SCE, TheGasCompany, and the US Dept of Energy EnergyStar program all have good website info on typical cost-benefits of more efficient units, and the utilities have info on the cost of your power and gas on your bill so you can use actual energy costs in figuring your expected cost. Bear in mind to use only the energy charge parts, not including the fixed flat monthly service rate or fixed government charges which does not change with usage. May be several types of charges based on energy usage, and some government fees or taxes related to that too - if you can not figure out which to use, call the energy conservation office or billings office at your utility and they should be able to explain it to you - as can the webpages explaining your bill (also sometimes on the back). Haven't used those utilties for quite awhile so don't know what they have on their bills now.Like prior comment said, contact several HVAC contractors with good reviews and ratings, then talk to them about brand and configuration possibilities and have them take measurements and do the required Manual calculations to size your system but tellthem NOT to prepare a bid right off, then after talking to about 3 decide what efficiency and type of unit you want and brands you will accept
, THEN call all back and have them all bid on the same general system requirements (furnace Btu and A/C tons and SEER rating, etc) (though they will likely bid different brands).IF you are planning on staying in this house for a long time or see little chance of a move in the future so this replacement is a long-term investment for you, I would consider a higher efficiency unit like SEER 16-18 range for your area.
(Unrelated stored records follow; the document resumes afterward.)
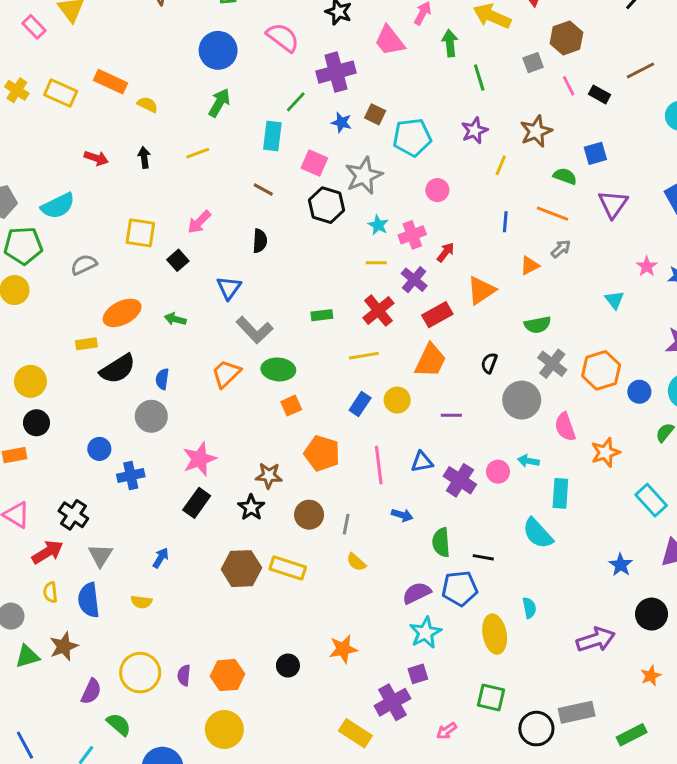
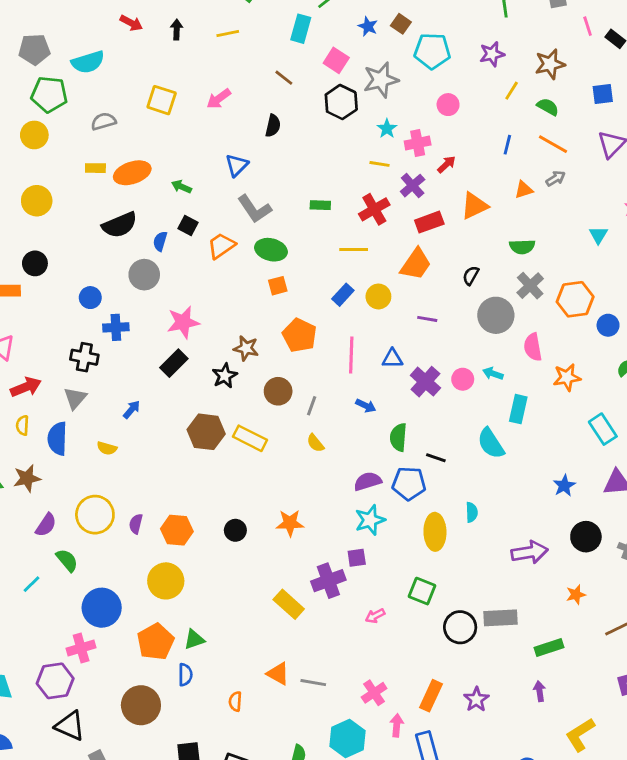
green semicircle: (565, 176) -> (548, 107), moved
black square: (178, 260) -> (188, 226), moved, turned -30
yellow rectangle: (86, 344) -> (95, 168), moved
yellow circle: (30, 381) -> (37, 201), moved
black cross: (73, 515) -> (84, 357), moved, turned -32

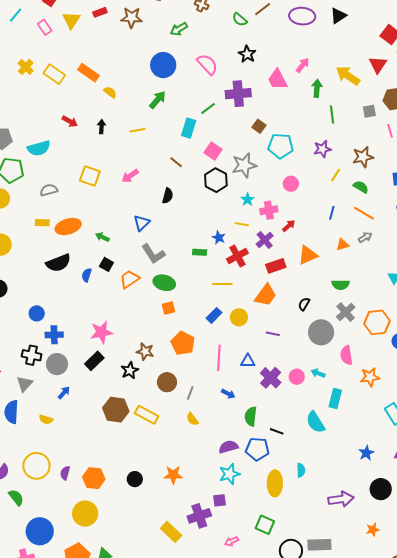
blue star: (368, 26) -> (219, 238), moved
gray circle: (144, 275) -> (57, 364), moved

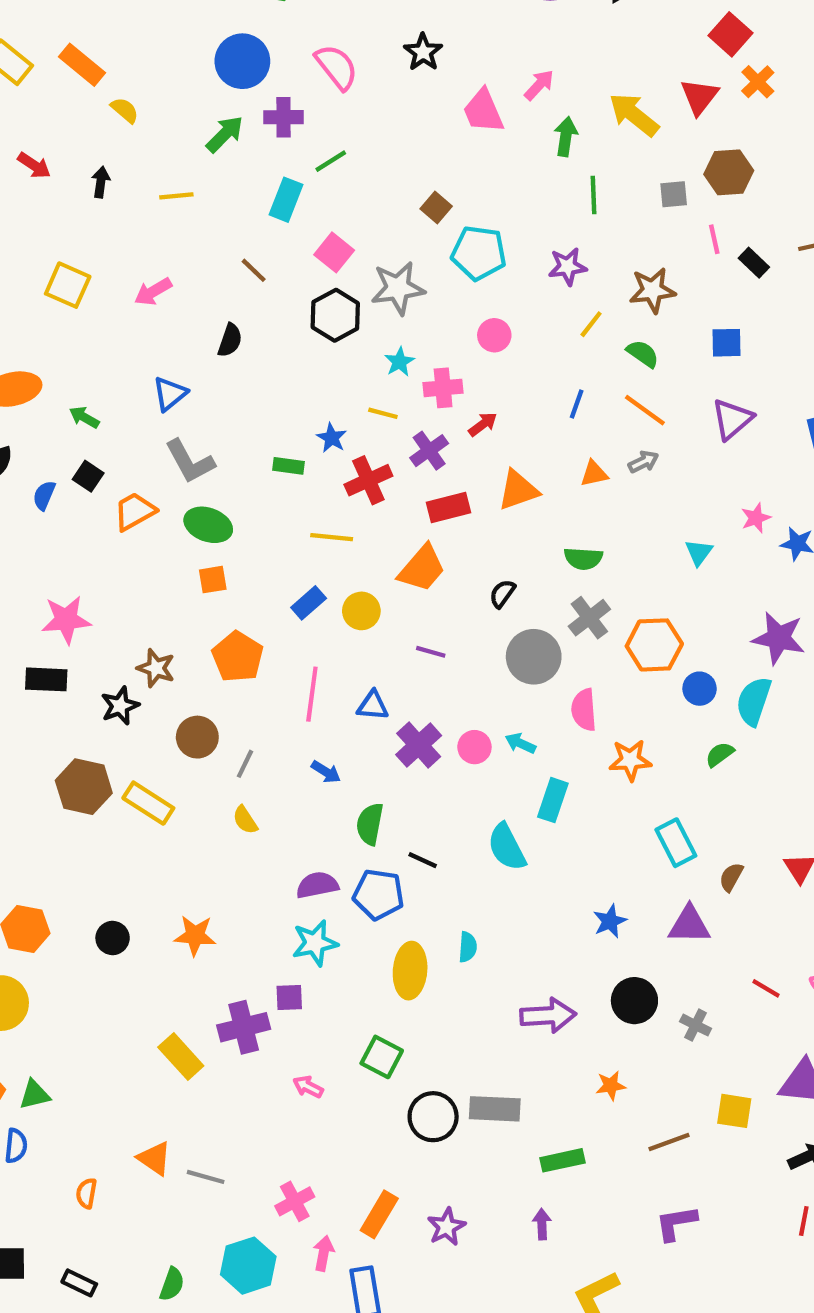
purple cross: (238, 94) -> (284, 117), moved, size x0.7
black rectangle: (94, 361) -> (46, 679), turned 42
pink arrow: (231, 541) -> (308, 1087), turned 48

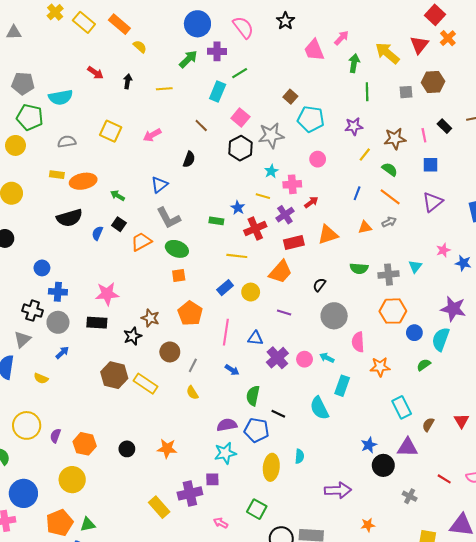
pink line: (714, 239) -> (424, 135), moved
gray cross: (589, 618) -> (389, 275), moved, turned 30
black circle: (634, 1001) -> (383, 465), moved

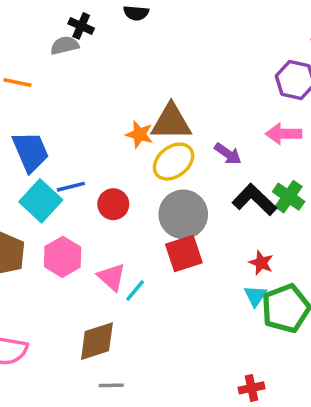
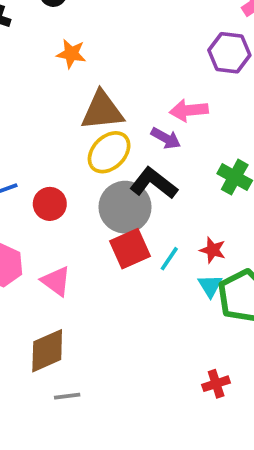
orange star: (139, 134) -> (71, 54), moved
pink arrow: (284, 134) -> (189, 110), moved
black L-shape: (254, 200) -> (154, 183), moved
cyan line: (135, 290) -> (169, 259), moved

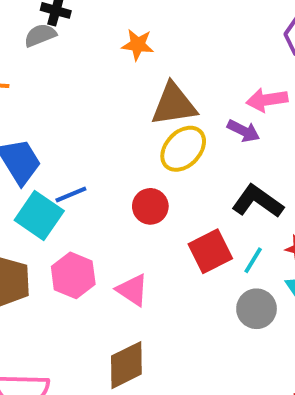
black L-shape: (154, 183) -> (258, 201), moved
red circle: (50, 204) -> (150, 206), moved
gray circle: (125, 207) -> (257, 309), moved, size x0.7

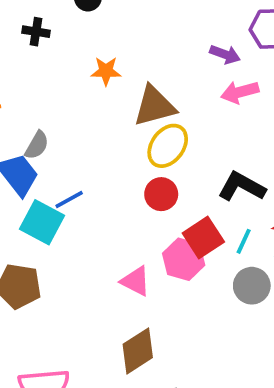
gray semicircle: (40, 35) -> (37, 145), moved, turned 148
orange star: (138, 45) -> (106, 71), moved
purple arrow: (243, 131) -> (225, 54), moved
red circle: (150, 206) -> (161, 194), moved
pink hexagon: (73, 275) -> (184, 259), moved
You are in a serious A/C environment much of the year and SoCalEdison rates certainly are not going to be going down, and with San Onofre being abandoned and Diablo Canyon cutting back power, Hoover and Glen Canyon Dams producing less power due to the water shortages, and the Four Corners area coal plants being pinched by the new coal air pollution regulations, your rates will be increasing even more - quite likely dramatically in the next few years. I know in our area we have had 40% electricity and 48% gas consumption rate increases this year already and over 100% total increase in the past 3 years or so, and more coming.